1 損害賠償金より先に障害年金を受給した場合

 交通事故により、被害者の方の収入に影響が出ることも珍しくありません。保険会社との示談が進まなかったり、訴訟中で長期間にわたって損害賠償金を受け取れなかったりする場合、被害者の生活費が圧迫されるケースも見られます。損害賠償金が払われるまで生活の保障を受けられなければ、被害者の救済になりません。そこで、損害賠償金が支払われないことで被害者の生活に影響が出てくる場合は、先に障害年金を申請することもできます。損害賠償金の支払いがあった後に、この期間に支払われた年金を返還します。ただし、一括して返金するわけではありません。通常、障害年金支給額の半額程度が差し引かれて支給され、支給停止額に達するまで調整が続きます。返還終了後は満額が支給されるようになります。

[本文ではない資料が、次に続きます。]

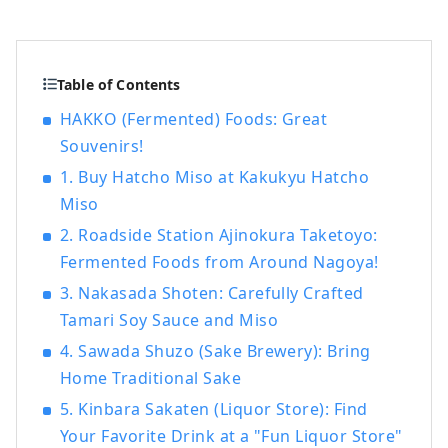
but it is actually a treasure trove of food
culture that produces "UMAMI," the
essence of Japanese cuisine. ■What's
HAKKO? HAKKO technology plays a crucial
Table of Contents
role in the production of seasonings that
HAKKO (Fermented) Foods: Great
determine the taste of Japanese cuisine,
Souvenirs!
as well as in the creation of sake, which is
popular all over the world. ■What's
1. Buy Hatcho Miso at Kakukyu Hatcho
Nagoya like? Located in the central region
Miso
of Japan, Nagoya serves as a hub for both
2. Roadside Station Ajinokura Taketoyo:
air and land travel. Its blessed natural
Fermented Foods from Around Nagoya!
environment and climate have fostered a
unique fermented food culture. The Chita
3. Nakasada Shoten: Carefully Crafted
Peninsula , surrounded by Ise Bay and
Tamari Soy Sauce and Miso
Mikawa Bay , is a scenic area where
4. Sawada Shuzo (Sake Brewery): Bring
brewing industries such as sake, vinegar,
Home Traditional Sake
miso, and tamari have flourished since
ancient times. Nishimikawa, the
5. Kinbara Sakaten (Liquor Store): Find
birthplace of Tokugawa Ieyasu, has a
Your Favorite Drink at a "Fun Liquor Store"
history of unique fermented seasonings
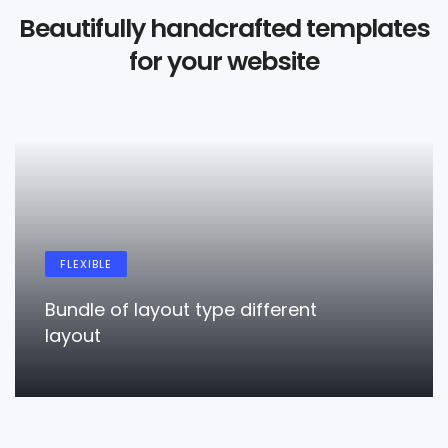
Beautifully handcrafted templates
for your website
FLEXIBLE
Bundle of layout type different
layout
LEARN MORE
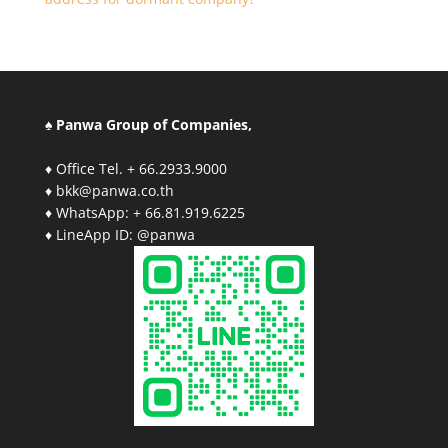
♠ Panwa Group of Companies,
♦ Office Tel. + 66.2933.9000
♦ bkk@panwa.co.th
♦ WhatsApp: + 66.81.919.6225
♦ LineApp ID: @panwa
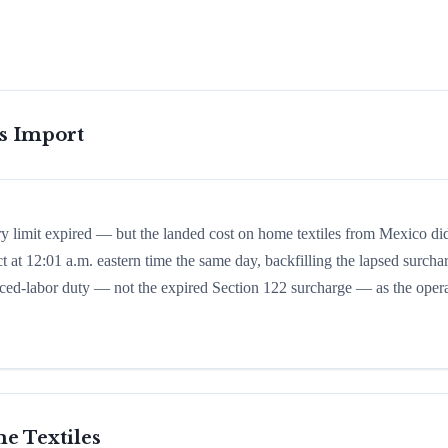
is Import
ry limit expired — but the landed cost on home textiles from Mexico di
t at 12:01 a.m. eastern time the same day, backfilling the lapsed surcha
 forced-labor duty — not the expired Section 122 surcharge — as the oper
e Textiles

なお、国は支給した障害年金の額の範囲内で、その額を加害者に請求することにしております。

 

2 障害年金を受給する前に損害賠償金を受けた場合

 先に損害賠償金の支払いを受けたときは、国が損害賠償の額の範囲内で障害年金の支給を停止します。

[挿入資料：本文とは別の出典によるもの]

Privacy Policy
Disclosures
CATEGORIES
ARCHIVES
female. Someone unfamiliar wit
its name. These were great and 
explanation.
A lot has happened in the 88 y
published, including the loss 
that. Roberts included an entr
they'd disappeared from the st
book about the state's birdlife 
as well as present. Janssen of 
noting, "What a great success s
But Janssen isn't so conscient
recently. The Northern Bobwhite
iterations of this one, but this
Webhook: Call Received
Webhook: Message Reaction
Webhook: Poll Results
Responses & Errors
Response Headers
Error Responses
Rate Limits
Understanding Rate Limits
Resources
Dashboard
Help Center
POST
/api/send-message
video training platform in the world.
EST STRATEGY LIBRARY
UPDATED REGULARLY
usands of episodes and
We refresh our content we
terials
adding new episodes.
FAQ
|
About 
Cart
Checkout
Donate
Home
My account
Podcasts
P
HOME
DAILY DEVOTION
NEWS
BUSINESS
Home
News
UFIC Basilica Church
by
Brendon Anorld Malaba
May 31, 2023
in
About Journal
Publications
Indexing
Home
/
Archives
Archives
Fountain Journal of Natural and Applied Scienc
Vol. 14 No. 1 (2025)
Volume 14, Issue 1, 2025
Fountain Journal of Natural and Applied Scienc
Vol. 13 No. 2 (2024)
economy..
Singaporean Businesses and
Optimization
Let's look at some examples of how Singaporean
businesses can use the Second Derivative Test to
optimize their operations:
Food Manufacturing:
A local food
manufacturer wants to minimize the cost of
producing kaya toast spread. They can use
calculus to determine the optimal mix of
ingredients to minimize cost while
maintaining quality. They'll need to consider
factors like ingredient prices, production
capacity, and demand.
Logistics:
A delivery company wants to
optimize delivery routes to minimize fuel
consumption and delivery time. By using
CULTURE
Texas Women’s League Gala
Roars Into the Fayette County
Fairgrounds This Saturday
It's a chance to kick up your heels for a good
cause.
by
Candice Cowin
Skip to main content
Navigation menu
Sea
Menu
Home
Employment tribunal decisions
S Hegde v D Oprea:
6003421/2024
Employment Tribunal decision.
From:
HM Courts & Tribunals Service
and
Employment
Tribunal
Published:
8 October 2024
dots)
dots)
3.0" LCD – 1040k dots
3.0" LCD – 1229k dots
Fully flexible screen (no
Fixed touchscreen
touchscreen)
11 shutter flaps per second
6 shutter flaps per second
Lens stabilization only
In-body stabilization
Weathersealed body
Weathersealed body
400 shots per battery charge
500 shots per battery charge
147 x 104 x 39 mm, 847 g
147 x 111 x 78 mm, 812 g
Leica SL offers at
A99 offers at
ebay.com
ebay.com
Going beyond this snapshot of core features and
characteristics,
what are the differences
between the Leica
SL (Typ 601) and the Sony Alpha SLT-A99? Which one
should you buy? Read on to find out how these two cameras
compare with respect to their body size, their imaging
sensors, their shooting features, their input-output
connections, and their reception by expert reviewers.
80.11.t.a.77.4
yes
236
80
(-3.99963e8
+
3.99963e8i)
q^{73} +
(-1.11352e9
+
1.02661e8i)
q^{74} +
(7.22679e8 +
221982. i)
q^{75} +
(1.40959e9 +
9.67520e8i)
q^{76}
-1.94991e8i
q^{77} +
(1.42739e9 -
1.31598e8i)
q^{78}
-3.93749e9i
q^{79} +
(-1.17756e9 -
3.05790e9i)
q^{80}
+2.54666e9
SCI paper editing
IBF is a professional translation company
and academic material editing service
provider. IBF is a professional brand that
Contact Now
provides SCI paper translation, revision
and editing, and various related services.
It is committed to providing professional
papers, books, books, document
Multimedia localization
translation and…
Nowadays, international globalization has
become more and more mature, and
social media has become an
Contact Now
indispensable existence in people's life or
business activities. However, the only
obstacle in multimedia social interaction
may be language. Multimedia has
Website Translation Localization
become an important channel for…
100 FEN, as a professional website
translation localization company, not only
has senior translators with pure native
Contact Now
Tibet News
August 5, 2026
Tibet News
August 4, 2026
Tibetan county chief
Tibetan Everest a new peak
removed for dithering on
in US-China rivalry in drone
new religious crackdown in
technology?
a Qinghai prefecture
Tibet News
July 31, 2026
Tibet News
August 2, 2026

 休業補償や逸失利益など、生活面での保障について金額を調整し、障害年金の金額を決定します。ただし、損害賠償金といっても、全額ではなく、「逸失利益」「休業保障」のような生活保障に相当する額のみが調整対象となり、医療費や葬祭費などの実際に支出した費用や慰謝料については調整の対象外です。

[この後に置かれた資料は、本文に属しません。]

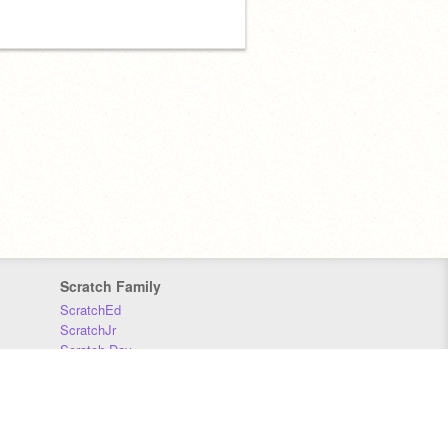
Scratch Family
ScratchEd
ScratchJr
Scratch Day
Scratch Conference
Scratch Foundation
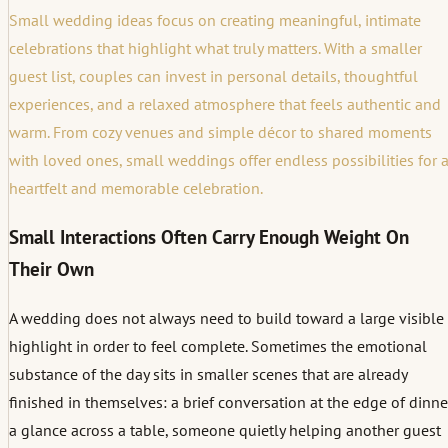
Small wedding ideas focus on creating meaningful, intimate
celebrations that highlight what truly matters. With a smaller
guest list, couples can invest in personal details, thoughtful
experiences, and a relaxed atmosphere that feels authentic and
warm. From cozy venues and simple décor to shared moments
with loved ones, small weddings offer endless possibilities for 
heartfelt and memorable celebration.
Small Interactions Often Carry Enough Weight On
Their Own
A wedding does not always need to build toward a large visible
highlight in order to feel complete. Sometimes the emotional
substance of the day sits in smaller scenes that are already
finished in themselves: a brief conversation at the edge of dinne
a glance across a table, someone quietly helping another guest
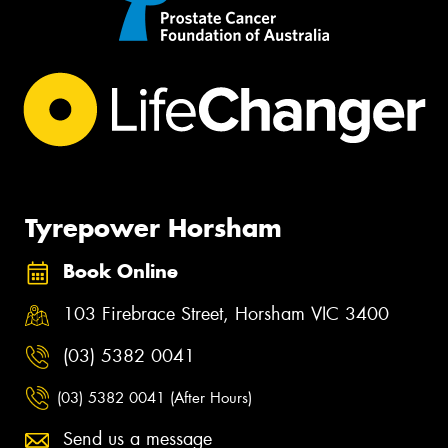
Tyrepower Horsham
Book Online
103 Firebrace Street, Horsham VIC 3400
(03) 5382 0041
(03) 5382 0041 (After Hours)
Send us a message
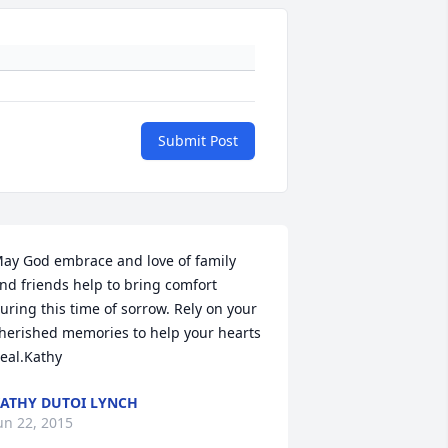
Submit Post
ay God embrace and love of family 
nd friends help to bring comfort 
uring this time of sorrow. Rely on your 
herished memories to help your hearts 
eal.Kathy
ATHY DUTOI LYNCH
un 22, 2015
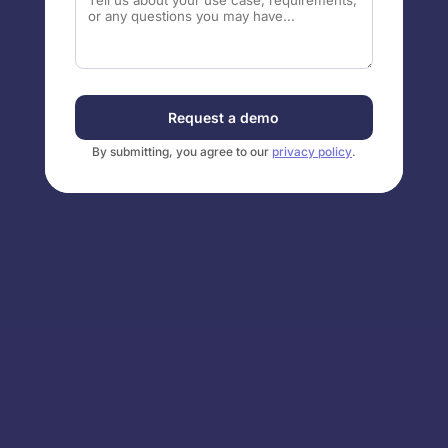
Request a demo
By submitting, you agree to our
privacy policy
.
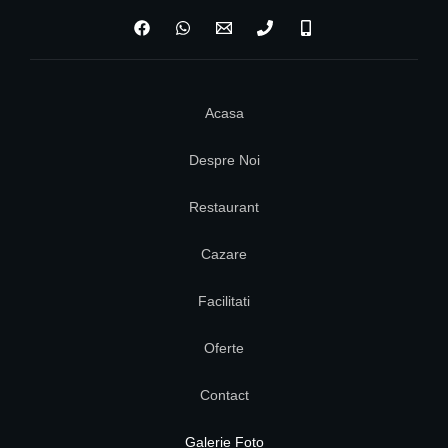
Acasa
Despre Noi
Restaurant
Cazare
Facilitati
Oferte
Contact
Galerie Foto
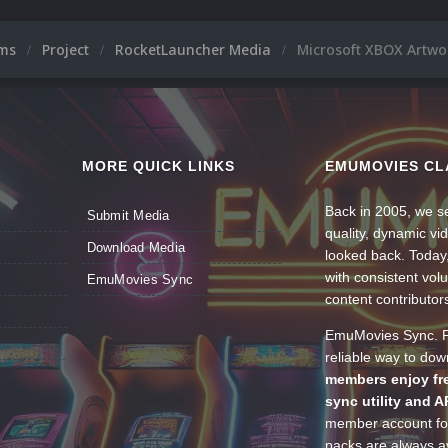
ums
Project
RocketLauncher Media
Microsoft XBOX Artwo
MORE QUICK LINKS
EMUMOVIES CL
Back in 2005, we se
Submit Media
quality, dynamic v
Download Media
looked back. Today
with consistent vol
EmuMovies Sync
content contributor
EmuMovies Sync. Po
reliable way to do
members enjoy fre
sync utility and A
member account for
packs are always av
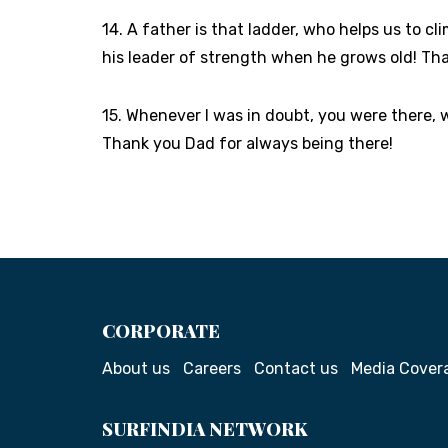
14. A father is that ladder, who helps us to cl
his leader of strength when he grows old! Th
15. Whenever I was in doubt, you were there, 
Thank you Dad for always being there!
CORPORATE
About us
Careers
Contact us
Media Cover
SURFINDIA NETWORK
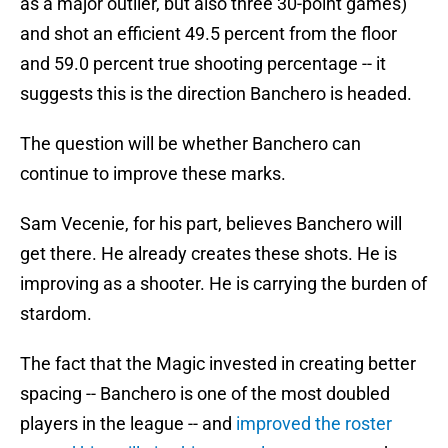
as a major outlier, but also three 30-point games)
and shot an efficient 49.5 percent from the floor
and 59.0 percent true shooting percentage -- it
suggests this is the direction Banchero is headed.
The question will be whether Banchero can
continue to improve these marks.
Sam Vecenie, for his part, believes Banchero will
get there. He already creates these shots. He is
improving as a shooter. He is carrying the burden of
stardom.
The fact that the Magic invested in creating better
spacing -- Banchero is one of the most doubled
players in the league -- and
improved the roster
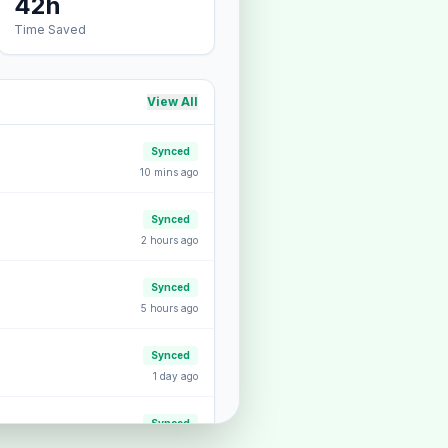
42h
Time Saved
View All
Synced
10 mins ago
Synced
2 hours ago
Synced
5 hours ago
Synced
1 day ago
Synced
2 days ago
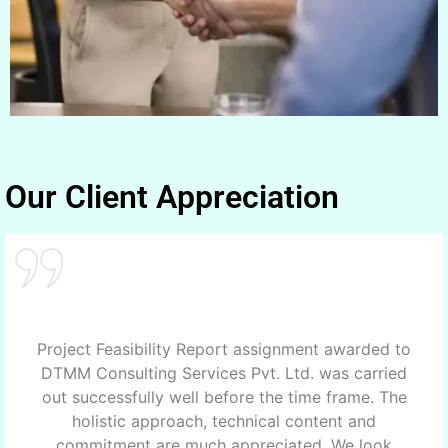
Our Client Appreciation
Project Feasibility Report assignment awarded to
DTMM Consulting Services Pvt. Ltd. was carried
out successfully well before the time frame. The
holistic approach, technical content and
commitment are much appreciated. We look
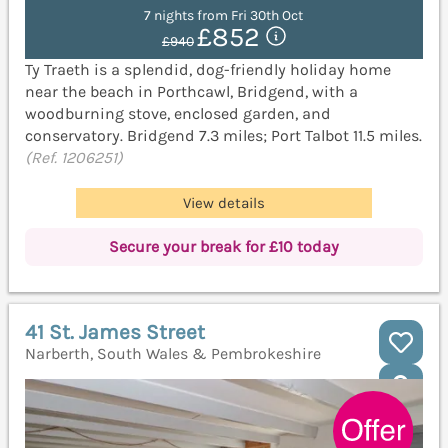
7 nights from Fri 30th Oct
£852
£940
Ty Traeth is a splendid, dog-friendly holiday home
near the beach in Porthcawl, Bridgend, with a
woodburning stove, enclosed garden, and
conservatory. Bridgend 7.3 miles; Port Talbot 11.5 miles.
(Ref. 1206251)
View details
Secure your break for £10 today
41 St. James Street
Narberth, South Wales & Pembrokeshire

 支給停止期間は最長で36ヵ月とされており、その後は障害年金が全額支給されます。

 支給停止月数 =36月 - 事故日から障害認定日までの月数

         - {損害賠償額 -(実出費+慰謝料)}÷1月当たりの基準生活費

 

第三者行為 事故状況届

 交通事故などの第三者行為災害の場合、「第三者行為 事故状況届」を提出します。

 同時に、「確認書」「同意書」を被災者本人(またはその遺族)が署名し、提出します。

 交通事故で自賠責保険を使っている場合は、「交通事故証明書」など事故が確認できる書類と共に、自賠責保険等の損害賠償金等支払い証明書または保険金支払い通知書(写しでも可)なども提出します。「交通事故証明書」は、原則として自動車安全運転センターで交付されます。